Three Common Permission Configuration Pitfalls

Pitfall 1: Overly Broad Wildcards

Configuring bash(**) is equivalent to leaving the front door wide open — rm, curl download-and-execute, even chmod 777, nothing gets blocked. The correct approach is to precisely specify the command prefixes you need, such as bash(git*) and bash(npm*).

Pitfall 2: Inconsistent Configuration Levels

You Allow a certain operation in your user-level configuration on your own machine, but the project-level config doesn't have it. The result: everything works fine on your machine, but your colleagues get bombarded with permission prompts the moment they pull the code. Team-shared rules should go in project-level configuration; personal preferences go in user-level.
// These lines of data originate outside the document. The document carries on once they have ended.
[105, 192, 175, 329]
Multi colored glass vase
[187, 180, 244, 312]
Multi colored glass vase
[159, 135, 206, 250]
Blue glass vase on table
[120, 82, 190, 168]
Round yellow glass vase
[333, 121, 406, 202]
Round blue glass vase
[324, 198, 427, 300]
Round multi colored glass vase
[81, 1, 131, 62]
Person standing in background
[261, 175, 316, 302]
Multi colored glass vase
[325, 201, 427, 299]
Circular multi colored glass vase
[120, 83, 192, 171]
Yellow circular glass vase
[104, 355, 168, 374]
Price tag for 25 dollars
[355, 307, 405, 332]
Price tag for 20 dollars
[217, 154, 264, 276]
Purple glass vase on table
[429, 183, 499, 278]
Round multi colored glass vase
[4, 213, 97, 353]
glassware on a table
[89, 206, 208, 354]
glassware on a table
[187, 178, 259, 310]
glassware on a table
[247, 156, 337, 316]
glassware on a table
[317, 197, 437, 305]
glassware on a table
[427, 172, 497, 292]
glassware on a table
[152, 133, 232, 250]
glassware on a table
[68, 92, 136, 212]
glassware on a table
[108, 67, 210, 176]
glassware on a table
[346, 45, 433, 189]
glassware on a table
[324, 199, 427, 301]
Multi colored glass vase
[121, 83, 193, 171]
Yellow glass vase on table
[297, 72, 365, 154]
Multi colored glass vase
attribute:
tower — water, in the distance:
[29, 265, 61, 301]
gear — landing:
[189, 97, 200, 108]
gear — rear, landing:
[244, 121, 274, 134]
Don't mix them up.

Pitfall 3: The Symbolic Link Path Trap

Symbolic links can cause actual paths to differ from expected paths. You configure write(config/*), but config is a symbolic link that actually points to /shared/config — the rule won't match.
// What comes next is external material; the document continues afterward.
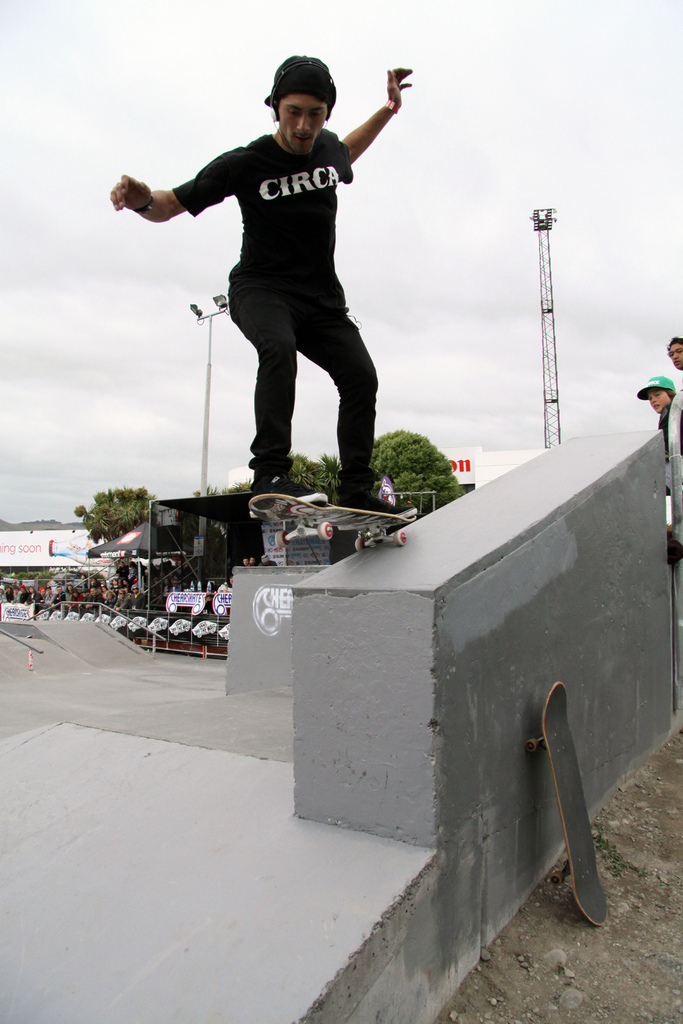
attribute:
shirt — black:
[165, 126, 369, 317]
The path inconsistency caused by symbolic links is known in the security field as a variant of TOCTOU (Time of Check to Time of Use) race conditions. The path the operating system sees when checking permissions may differ from the path actually accessed when the operation executes — this is a classic security vulnerability category. In container escape attacks, attackers frequently use symbolic links to redirect paths inside a container to sensitive directories on the host machine. Claude Code faces a similar problem: permission rules are based on path string matching, but symbolic links can cause actual file system access to bypass these rules. Beyond the solutions mentioned below, a stricter approach would be to resolve symbolic links to their real paths before performing rule matching, though this adds performance overhead.
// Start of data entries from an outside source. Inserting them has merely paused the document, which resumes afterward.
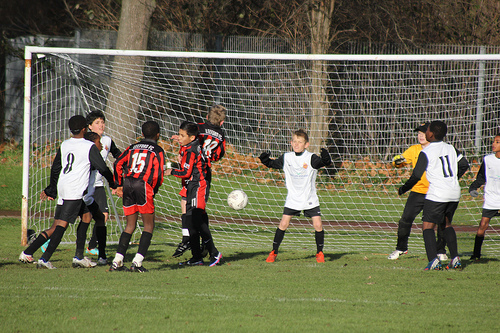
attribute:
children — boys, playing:
[13, 102, 496, 276]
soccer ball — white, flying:
[220, 174, 256, 217]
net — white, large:
[21, 54, 487, 273]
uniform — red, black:
[122, 138, 153, 269]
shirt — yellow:
[390, 151, 435, 193]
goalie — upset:
[397, 117, 458, 256]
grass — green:
[13, 168, 494, 319]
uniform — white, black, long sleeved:
[30, 107, 116, 274]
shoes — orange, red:
[255, 245, 337, 289]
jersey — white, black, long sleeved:
[40, 139, 110, 207]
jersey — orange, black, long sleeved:
[110, 142, 169, 194]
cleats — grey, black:
[26, 258, 102, 278]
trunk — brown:
[114, 9, 171, 187]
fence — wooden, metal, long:
[5, 39, 495, 163]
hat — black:
[396, 126, 433, 156]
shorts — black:
[269, 210, 326, 226]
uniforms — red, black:
[103, 114, 235, 250]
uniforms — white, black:
[48, 132, 130, 272]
The solution is to use ** for broader matching, or cover the link target path in your rules.

Five Golden Rules for Permission Management

1. Be precise with permission configurations — don't take shortcuts with broad wildcards. bash(**) is absolutely unacceptable.
2. Put team-shared rules at the project level — commit them to the Git repository. Don't put them at the user level.
3. Use Deny rules to protect sensitive files — for .env files, keys, and similar assets, explicit denial gives the most peace of mind.
4. Only use dangerously-skip-permissions in CI/CD sandboxes — never enable it in local development.
5. Audit permission configurations regularly — as projects evolve, permission rules need to be updated too. Don't configure them once and forget about them.

Permission management isn't about limiting AI's capabilities — it's about drawing the runway lines so it runs fast without veering off course. Good permission configuration lets you confidently let AI do the work, and that's the ultimate goal of permission management.